The COVID-19 pandemic has further exposed systemic racism in healthcare, or medical apartheid. Vaccine inequity in Palestine was just one more lens on Israel’s systemic privileging of Israeli settlers over the native Palestinian population, a system internationally known as apartheid. From January to May of 2021, we collaborated with partner organizations to show progressive organizations and the “progressive” members of Congress what the violence of apartheid looks like, and to pressure them to echo support for ending the U.S. military funding that enables it.

Mass action forces Congress to speak out against medical apartheid

Just three weeks into our Invest in Justice coalition campaign to End Medical Apartheid, a groundswell from the grassroots—including actions from over 12,000 supporters like you—forced Congress to act for justice: Dear Colleague policy letters by 17 members of the House (led by Rep. Pocan & Rep. Carson), 12 members of the House (led by Rep. Rashida Tlaib & Rep. Mark Pocan, and 5 members of the Senate (led by Sen. Sanders) called on the Biden administration to push for accountability for Israel to uphold its obligations under international law to provide vaccines to Palestinians living under its military occupation. We also disrupted Congressional silence on Israel, successfully pushing rising progressive stars like Rep. Jamaal Bowman and Rep. Joaquin Castro to speak out. In doing so we raised the bar to make opposition to Israeli apartheid a basic expectation for our leading ‘progressive’ representatives.

Expanding the medical apartheid conversation

Our organizing had to change form in the pandemic, morphing to focus on online organizing. With our coalition members, we convened frontline healthcare workers and labor rights activists from Palestine and U.S.-based speakers to make global connections on the struggle against medical apartheid. Across many channels, thousands tuned in:

Watch the “End Medical Apartheid” recording, and read the event notes and action steps.

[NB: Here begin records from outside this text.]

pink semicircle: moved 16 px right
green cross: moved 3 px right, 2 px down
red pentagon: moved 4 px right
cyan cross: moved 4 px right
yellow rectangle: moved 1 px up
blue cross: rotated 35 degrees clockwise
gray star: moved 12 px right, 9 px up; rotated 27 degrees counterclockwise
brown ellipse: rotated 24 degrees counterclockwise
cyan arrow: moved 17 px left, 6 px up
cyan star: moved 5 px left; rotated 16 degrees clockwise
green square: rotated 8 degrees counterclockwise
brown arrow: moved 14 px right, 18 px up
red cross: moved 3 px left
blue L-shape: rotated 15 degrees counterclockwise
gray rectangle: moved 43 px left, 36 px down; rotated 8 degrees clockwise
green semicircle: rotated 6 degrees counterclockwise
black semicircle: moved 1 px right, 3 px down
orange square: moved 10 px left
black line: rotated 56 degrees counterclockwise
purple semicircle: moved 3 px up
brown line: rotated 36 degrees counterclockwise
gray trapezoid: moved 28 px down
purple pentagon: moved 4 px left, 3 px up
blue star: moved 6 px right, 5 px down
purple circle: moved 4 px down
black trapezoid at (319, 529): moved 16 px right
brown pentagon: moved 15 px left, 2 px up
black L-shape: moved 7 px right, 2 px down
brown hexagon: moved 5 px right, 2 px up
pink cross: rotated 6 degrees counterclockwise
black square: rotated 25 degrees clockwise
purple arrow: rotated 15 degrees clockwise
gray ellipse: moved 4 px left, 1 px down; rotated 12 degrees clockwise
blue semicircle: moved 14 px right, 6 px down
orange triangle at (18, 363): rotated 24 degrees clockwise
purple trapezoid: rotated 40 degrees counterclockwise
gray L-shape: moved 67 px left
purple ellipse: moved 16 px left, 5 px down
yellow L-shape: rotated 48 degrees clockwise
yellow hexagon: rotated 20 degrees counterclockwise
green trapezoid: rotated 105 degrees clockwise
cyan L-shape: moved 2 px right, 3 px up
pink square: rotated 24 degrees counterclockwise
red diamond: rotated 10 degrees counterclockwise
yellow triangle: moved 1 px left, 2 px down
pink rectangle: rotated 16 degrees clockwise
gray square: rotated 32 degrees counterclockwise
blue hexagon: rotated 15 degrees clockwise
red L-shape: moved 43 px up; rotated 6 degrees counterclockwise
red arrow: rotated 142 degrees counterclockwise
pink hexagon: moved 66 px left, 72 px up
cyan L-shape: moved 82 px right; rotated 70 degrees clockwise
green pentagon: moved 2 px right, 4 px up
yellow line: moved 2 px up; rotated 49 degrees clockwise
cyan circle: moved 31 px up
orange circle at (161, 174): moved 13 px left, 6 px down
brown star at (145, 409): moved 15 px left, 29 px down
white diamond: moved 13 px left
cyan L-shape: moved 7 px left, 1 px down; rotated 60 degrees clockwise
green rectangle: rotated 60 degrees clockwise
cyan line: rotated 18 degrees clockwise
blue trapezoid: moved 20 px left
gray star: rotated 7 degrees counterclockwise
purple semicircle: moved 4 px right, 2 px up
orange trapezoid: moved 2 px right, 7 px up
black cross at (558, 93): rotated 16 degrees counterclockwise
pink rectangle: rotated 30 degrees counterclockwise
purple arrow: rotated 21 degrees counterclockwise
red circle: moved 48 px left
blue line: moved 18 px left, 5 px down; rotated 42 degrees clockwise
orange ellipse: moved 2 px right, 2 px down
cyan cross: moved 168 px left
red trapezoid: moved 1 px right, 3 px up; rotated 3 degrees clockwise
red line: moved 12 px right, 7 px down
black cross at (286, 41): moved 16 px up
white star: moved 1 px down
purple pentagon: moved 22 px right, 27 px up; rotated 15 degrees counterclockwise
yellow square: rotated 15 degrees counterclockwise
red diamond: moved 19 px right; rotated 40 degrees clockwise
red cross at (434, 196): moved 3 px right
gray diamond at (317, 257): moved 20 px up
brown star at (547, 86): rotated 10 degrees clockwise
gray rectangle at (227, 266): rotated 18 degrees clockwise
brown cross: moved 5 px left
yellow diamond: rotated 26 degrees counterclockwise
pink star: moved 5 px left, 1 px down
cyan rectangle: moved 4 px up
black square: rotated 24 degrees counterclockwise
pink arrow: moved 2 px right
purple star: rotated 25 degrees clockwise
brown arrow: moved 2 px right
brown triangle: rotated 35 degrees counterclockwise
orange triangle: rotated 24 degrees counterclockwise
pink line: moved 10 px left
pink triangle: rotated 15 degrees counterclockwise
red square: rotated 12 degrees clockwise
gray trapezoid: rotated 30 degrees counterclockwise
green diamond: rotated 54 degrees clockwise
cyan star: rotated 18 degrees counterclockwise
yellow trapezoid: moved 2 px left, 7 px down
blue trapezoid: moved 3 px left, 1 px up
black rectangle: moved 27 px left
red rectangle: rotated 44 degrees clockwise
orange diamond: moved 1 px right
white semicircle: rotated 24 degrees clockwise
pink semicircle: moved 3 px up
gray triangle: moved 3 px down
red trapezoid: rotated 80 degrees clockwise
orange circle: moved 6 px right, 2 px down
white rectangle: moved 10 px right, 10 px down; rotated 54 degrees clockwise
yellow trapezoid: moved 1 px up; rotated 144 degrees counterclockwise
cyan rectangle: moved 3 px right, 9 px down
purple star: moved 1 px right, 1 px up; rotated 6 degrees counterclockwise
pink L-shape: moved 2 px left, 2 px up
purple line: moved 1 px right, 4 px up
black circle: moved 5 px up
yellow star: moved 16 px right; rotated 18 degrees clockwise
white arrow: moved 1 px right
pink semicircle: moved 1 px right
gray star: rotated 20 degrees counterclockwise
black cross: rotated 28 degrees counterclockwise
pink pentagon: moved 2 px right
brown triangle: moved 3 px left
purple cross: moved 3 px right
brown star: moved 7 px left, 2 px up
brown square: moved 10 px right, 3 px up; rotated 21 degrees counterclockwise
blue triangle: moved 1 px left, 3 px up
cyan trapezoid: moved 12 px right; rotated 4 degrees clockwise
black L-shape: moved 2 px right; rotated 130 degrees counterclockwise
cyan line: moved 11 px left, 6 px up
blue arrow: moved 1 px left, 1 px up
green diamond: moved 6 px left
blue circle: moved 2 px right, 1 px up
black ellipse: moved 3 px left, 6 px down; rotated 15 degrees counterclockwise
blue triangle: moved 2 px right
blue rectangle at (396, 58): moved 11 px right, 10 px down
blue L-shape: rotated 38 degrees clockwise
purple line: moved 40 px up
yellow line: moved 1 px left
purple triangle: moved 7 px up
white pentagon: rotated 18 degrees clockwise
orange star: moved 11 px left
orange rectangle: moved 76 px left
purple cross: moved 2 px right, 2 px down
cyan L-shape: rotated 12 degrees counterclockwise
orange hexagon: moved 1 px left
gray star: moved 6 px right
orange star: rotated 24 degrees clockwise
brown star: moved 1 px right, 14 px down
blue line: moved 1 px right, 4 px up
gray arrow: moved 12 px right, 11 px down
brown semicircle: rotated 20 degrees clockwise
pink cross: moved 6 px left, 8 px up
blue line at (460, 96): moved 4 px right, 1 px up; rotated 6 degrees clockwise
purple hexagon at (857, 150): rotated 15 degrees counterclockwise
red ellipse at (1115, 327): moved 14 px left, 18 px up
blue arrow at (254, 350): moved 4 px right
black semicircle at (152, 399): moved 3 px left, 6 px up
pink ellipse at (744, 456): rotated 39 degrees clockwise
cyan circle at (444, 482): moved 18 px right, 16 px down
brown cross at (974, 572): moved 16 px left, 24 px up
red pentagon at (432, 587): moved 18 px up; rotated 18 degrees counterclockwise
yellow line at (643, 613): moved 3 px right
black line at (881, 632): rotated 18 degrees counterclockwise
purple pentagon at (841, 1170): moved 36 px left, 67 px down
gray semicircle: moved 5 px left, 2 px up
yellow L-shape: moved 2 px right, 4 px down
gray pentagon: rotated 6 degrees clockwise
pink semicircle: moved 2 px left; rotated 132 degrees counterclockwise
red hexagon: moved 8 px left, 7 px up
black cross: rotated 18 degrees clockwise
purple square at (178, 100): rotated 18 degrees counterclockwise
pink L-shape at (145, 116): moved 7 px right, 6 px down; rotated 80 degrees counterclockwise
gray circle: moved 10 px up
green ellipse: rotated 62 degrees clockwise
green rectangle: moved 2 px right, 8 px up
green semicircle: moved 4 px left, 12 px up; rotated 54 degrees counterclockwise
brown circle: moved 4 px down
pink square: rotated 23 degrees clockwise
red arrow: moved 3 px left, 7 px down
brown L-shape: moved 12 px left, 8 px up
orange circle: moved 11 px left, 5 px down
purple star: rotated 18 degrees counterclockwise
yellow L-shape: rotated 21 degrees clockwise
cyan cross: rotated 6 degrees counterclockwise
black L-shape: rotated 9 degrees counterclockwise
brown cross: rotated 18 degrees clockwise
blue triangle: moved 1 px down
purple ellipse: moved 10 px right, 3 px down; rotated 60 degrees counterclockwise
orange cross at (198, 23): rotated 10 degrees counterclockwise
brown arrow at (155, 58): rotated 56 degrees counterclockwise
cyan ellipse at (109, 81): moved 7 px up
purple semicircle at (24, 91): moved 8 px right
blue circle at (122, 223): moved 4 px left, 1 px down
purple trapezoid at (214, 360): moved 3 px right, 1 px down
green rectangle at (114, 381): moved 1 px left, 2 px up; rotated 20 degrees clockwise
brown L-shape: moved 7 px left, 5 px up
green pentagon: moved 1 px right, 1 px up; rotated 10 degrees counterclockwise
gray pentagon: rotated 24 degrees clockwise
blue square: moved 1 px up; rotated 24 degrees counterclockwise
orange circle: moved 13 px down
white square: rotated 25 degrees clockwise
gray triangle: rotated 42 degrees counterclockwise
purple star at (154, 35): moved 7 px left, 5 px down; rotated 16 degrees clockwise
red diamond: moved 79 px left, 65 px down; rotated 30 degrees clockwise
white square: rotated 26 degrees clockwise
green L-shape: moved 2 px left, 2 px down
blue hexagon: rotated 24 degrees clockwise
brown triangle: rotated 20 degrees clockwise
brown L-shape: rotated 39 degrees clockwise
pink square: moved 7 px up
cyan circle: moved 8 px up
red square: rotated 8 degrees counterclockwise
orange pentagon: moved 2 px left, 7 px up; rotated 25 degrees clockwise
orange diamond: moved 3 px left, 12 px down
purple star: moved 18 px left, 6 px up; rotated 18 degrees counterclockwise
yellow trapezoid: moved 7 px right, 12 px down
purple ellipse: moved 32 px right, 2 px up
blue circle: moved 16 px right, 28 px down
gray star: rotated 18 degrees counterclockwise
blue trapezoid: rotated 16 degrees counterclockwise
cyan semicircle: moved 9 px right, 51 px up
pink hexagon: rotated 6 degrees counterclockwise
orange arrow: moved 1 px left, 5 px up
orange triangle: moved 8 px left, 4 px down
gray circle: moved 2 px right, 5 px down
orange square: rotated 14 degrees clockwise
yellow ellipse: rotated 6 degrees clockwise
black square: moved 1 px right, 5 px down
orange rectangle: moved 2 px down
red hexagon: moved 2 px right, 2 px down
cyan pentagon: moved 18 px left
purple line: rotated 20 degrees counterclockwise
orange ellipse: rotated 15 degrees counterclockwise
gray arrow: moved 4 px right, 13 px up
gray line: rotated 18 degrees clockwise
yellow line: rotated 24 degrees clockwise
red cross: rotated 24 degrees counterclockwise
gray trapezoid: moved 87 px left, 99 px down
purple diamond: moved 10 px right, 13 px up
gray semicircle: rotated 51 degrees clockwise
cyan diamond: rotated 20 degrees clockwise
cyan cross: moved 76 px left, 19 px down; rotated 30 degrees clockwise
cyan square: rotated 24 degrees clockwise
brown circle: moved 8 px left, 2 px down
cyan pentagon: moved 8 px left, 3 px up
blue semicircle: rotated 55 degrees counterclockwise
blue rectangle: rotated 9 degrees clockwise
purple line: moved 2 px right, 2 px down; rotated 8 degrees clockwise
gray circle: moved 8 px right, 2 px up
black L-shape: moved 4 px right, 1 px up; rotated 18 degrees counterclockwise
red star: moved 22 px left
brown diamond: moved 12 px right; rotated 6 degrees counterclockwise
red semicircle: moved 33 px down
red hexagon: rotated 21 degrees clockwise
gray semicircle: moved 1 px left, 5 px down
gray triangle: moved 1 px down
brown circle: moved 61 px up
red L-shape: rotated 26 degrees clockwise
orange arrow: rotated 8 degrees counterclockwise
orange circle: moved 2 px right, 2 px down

As Dr. Ghassan Abu Sitta of Imperial College London University explained during the event: “Israel has weaponized the pandemic and used it to exert pressure to extract political concessions from the Palestinians and to confer Palestine from a political question to a humanitarian crisis.”

In particular, he and other speakers focused on the experience of Palestinian people in Gaza, subject to immense trauma by Israel, denied healthcare access by Israel, and then framed by the world as a ‘humanitarian crisis’ when they clearly want justice.

Rep. Tlaib closed the event strong by explaining that Israel is responsible for providing vaccination to all Palestinian people living under its occupation. “This is only one facet of a larger issue that is medical apartheid, a system that denies Palestinians like my grandmother from traveling through medical care. And these systems are mirrored here in the United States; our Black and Indigneous neighbors are dying at even twice the rate of white Americans.”

100 progressive organizations demand Dr. Fauci End Medical Apartheid

In order to increase momentum to end medical apartheid, our coalition turned to movement partners who influence progressives in Congress and the Biden administration.  

We helped organize over 100 progressive movement organizations and leaders to demand Dr. Fauci speak out to #EndMedicalApartheid from the U.S. to Palestine:

Read the End Medical Apartheid letter to Dr. Fauci.

Together, we demonstrated widespread support from across the progressive movement to end Israel’s medical apartheid. These sign-ons—from Ady Barkan to Democratic Socialists of America’s Medicare for All Working Group to CIR-SEIU, a union of 17,000 medical residents—exerted political pressure on elected officials and changed the narrative in U.S. progressive movements. Justice inside the U.S. and around the world is inherently and inseparably intertwined.